Они познакомились до войны. На Ванзее, где она купалась с подругами. Он был там с компанией мальчишек, и она его сразу выделила, потому что он один из всех не лез в воду. Красивый жилистый парнишка, он только смотрел, как другие с воплями прыгают с мостков. У него в руках была маленькая фотокамера «Агфа Карат», и он фотографировал друзей. Заметив Фанни, сфотографировал и ее. Тот первый снимок не сохранился. Но бабушка рассказывала, как она подошла к нему и нахально заявила, что раз он ее сфотографировал без спросу, то должен подарить ей снимок. Он немного оробел – мальчик, которого застукали за шалостью. Но неделю спустя снова появился на озере – с отпечатанным снимком, чтобы подарить ей. Красивая девушка в купальнике, заметившая камеру в тот момент, когда фотограф нажал на спуск. Ее кокетливый, удивленный взгляд.
* * *
Она узнала, что он из евангелического интерната на озере. Школа, куда принимали детей из лучшего круга. К которому относилась и семья Фанни. Но Мориц отличался от своих одноклассников. Он был не из Берлина, а из Восточной Пруссии, из деревни, сын простых родителей, и в эту школу он попал только благодаря счастливому случаю – или несчастному, это как посмотреть. Его мать умерла в родах его сестры. Отец выбивался из сил – крестьянин без жены и без прислуги, с двумя детьми. За маленькой сестрой присматривал Мориц, но она была недоношенной, со слабыми легкими и через три года умерла.

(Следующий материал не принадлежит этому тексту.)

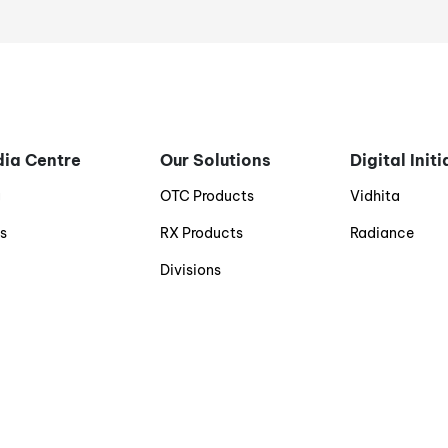
ia Centre
Our Solutions
Digital Init
g
OTC Products
Vidhita
s
RX Products
Radiance
Divisions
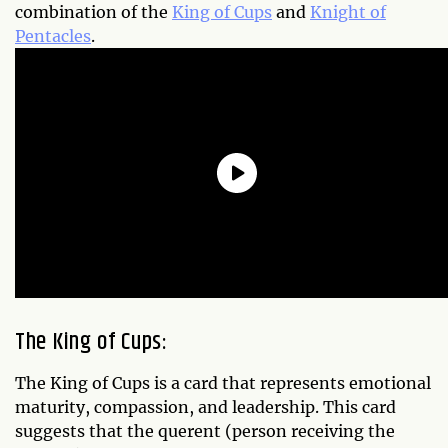
combination of the
King of Cups
and
Knight of
Pentacles
.
The King of Cups:
The King of Cups is a card that represents emotional
maturity, compassion, and leadership. This card
suggests that the querent (person receiving the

Отец запил, потерял себя. Сына бил. Мориц тосковал по матери, на которую походил больше, чем на отца. От нее унаследовал впечатлительность, особый взгляд на вещи. Замечал то, чего не видели другие. То, чего никогда не понимали ни его товарищи, ни отец. Деревенский пастор был единственным близким ему человеком в местной школе. Он понимал бедственное положение мальчика и уговорил его отца отдать сына в интернат. Сам организовал стипендию от церкви. И отвез одиннадцатилетнего мальчика в Берлин.